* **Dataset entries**
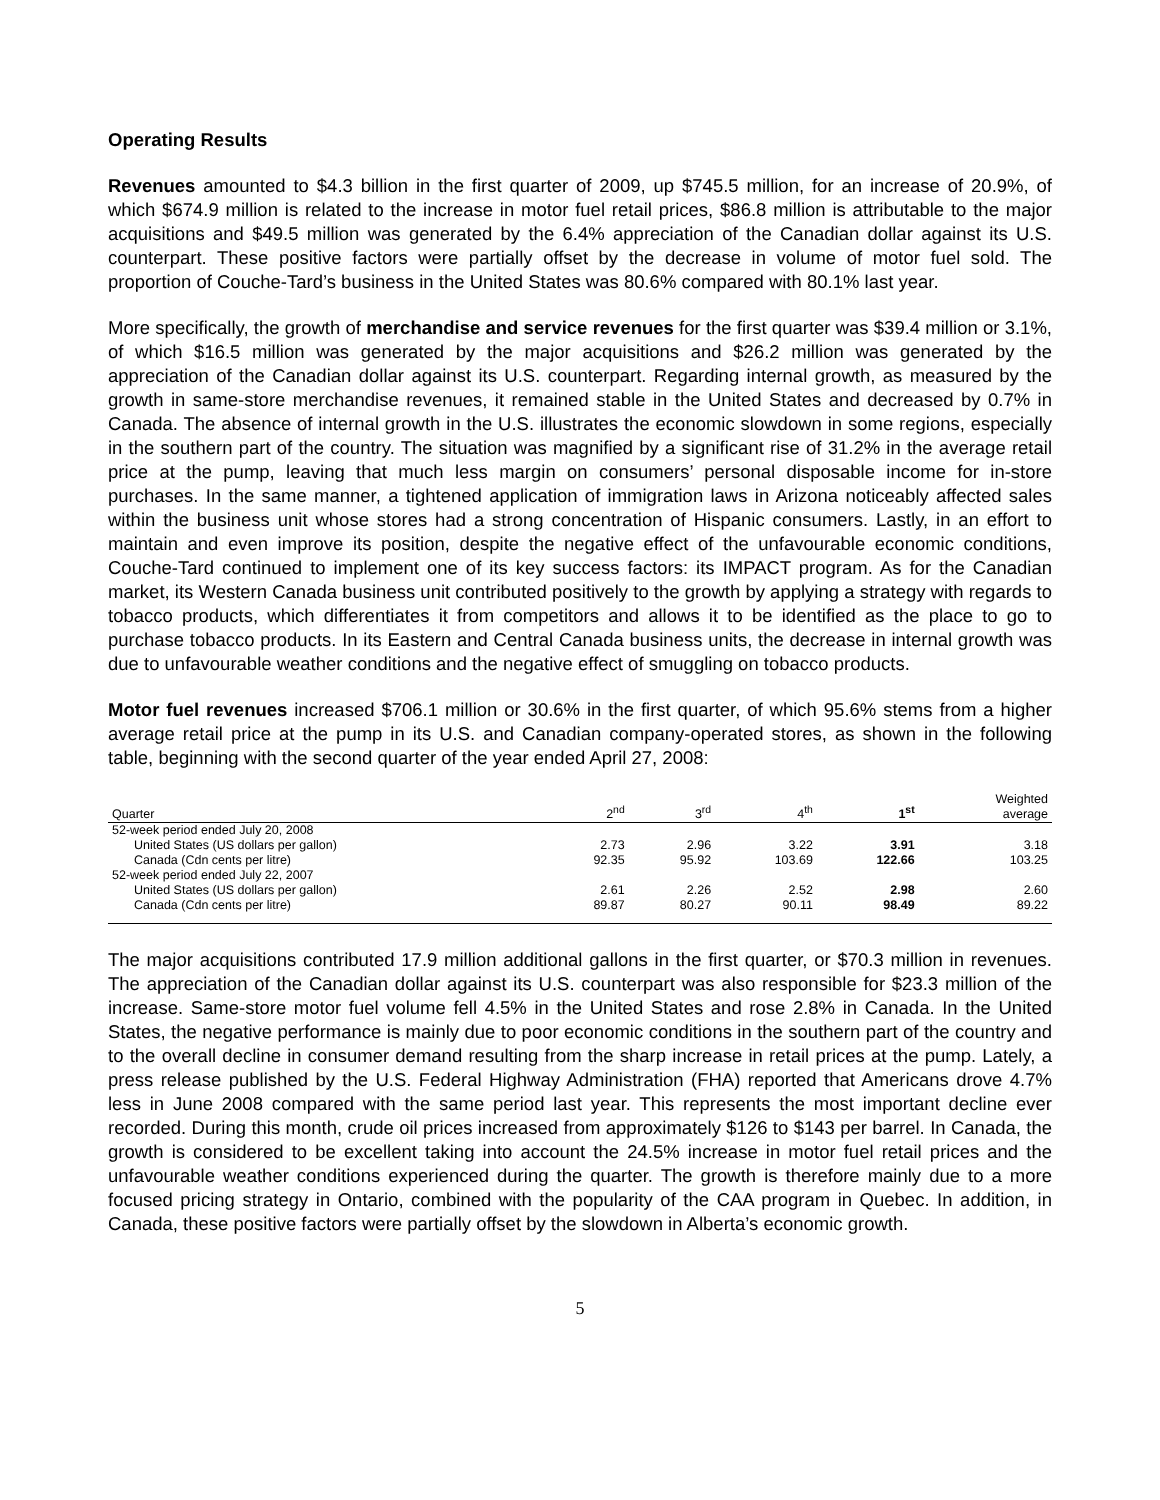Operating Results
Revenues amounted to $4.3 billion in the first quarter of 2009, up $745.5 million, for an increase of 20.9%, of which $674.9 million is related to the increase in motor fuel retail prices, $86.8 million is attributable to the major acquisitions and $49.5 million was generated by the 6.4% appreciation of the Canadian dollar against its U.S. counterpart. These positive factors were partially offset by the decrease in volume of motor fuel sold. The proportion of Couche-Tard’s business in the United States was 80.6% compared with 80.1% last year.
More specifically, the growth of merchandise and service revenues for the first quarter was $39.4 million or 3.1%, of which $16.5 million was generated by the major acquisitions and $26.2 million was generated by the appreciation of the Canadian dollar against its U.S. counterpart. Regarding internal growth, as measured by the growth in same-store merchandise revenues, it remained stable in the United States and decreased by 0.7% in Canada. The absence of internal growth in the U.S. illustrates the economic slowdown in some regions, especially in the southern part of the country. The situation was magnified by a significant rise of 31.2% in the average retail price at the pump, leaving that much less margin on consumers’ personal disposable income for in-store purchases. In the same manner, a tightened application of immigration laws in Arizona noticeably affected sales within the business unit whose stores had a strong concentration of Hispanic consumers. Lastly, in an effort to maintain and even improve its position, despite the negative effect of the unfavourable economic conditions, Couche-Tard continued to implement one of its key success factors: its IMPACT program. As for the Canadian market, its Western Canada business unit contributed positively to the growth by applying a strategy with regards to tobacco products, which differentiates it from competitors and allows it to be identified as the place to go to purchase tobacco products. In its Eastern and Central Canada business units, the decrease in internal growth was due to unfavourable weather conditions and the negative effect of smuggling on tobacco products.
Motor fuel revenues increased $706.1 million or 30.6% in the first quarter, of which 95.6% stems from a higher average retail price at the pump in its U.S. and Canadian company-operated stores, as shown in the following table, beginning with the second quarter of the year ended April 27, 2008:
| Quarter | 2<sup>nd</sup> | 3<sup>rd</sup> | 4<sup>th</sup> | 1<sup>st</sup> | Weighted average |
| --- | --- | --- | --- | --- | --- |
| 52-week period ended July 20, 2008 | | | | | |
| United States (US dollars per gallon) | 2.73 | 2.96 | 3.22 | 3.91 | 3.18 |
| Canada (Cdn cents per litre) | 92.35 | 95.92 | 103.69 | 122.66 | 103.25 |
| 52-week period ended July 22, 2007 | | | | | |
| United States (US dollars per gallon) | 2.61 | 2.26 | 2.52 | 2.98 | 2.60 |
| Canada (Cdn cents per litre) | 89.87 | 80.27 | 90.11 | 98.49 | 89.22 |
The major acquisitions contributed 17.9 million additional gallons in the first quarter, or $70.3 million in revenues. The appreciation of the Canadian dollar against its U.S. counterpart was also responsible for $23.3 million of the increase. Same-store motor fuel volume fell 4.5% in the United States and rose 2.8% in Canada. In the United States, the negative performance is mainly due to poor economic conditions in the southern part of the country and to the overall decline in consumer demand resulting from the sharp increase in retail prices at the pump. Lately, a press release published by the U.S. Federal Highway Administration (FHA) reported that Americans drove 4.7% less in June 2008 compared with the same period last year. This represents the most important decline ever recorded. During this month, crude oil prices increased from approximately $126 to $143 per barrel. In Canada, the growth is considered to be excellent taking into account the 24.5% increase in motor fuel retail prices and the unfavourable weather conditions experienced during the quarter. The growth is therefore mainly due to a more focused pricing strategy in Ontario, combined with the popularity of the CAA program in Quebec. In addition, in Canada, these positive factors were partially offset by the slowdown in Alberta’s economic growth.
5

* **What is needed**
The number of lines in the data holding the string "cents" is the whole answer.

* **Solution to this exercise**
2